_WORK INSTRUCTIONS_
The answer must restate the listing word for word, without its images.

_PROVIDED DATA_
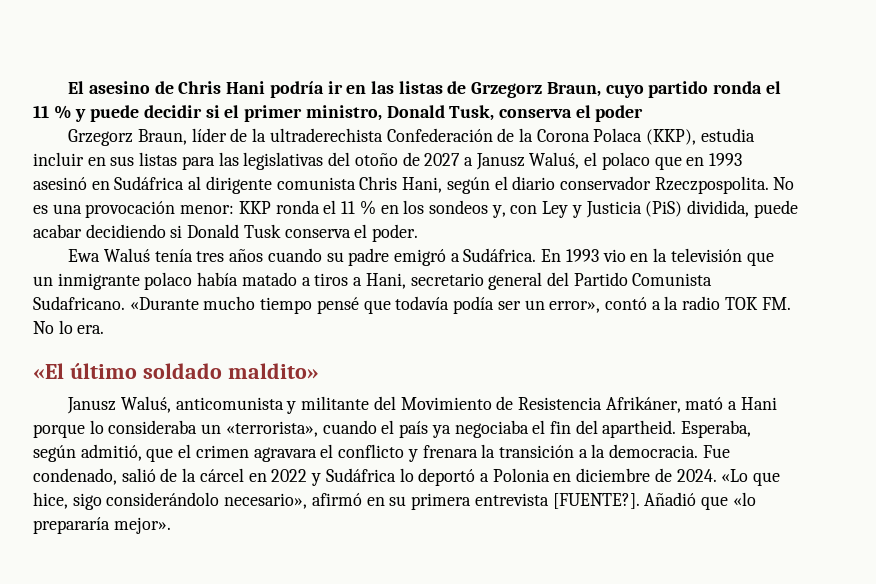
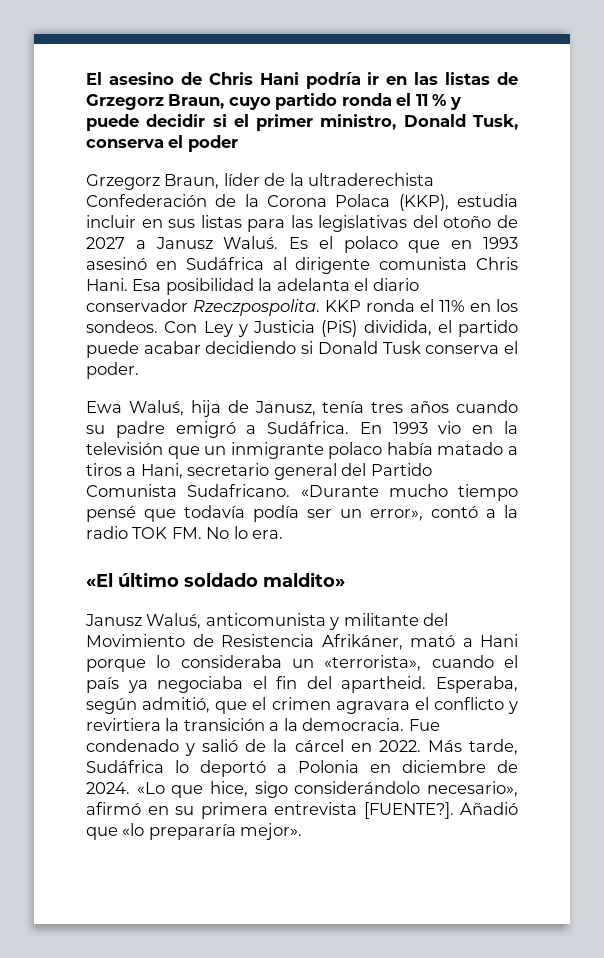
[529,152,580,169] Waluś, -> [223,236,309,249] Waluś. Es
[402,176,795,194] [33,200,538,218] Hani, según el diario conservador Rzeczpospolita. No es una provocación menor: KKP ronda el 11 % en los sondeos y, con -> [86,278,419,295] [86,299,518,316] [86,320,198,333] Hani. Esa posibilidad la adelanta el diario conservador Rzeczpospolita. KKP ronda el 11% en los sondeos. Con
(750, 208) none -> [437,320,518,337] el partido
[103,248,150,262] Waluś -> [128,400,316,417] Waluś, hija de Janusz,
[422,445,478,458] frenara -> [86,718,161,731] revirtiera
[33,468,117,485] condenado, -> [86,739,196,756] condenado y
[271,469,322,486] 2022 y -> [378,739,518,755] 2022. Más tarde,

_TASK SOLUTION_
[529,152,580,169] Waluś, -> [223,236,309,249] Waluś. Es
[402,176,795,194] [33,200,538,218] Hani, según el diario conservador Rzeczpospolita. No es una provocación menor: KKP ronda el 11 % en los sondeos y, con -> [86,278,419,295] [86,299,518,316] [86,320,198,333] Hani. Esa posibilidad la adelanta el diario conservador Rzeczpospolita. KKP ronda el 11% en los sondeos. Con
(750, 208) none -> [437,320,518,337] el partido
[103,248,150,262] Waluś -> [128,400,316,417] Waluś, hija de Janusz,
[422,445,478,458] frenara -> [86,718,161,731] revirtiera
[33,468,117,485] condenado, -> [86,739,196,756] condenado y
[271,469,322,486] 2022 y -> [378,739,518,755] 2022. Más tarde,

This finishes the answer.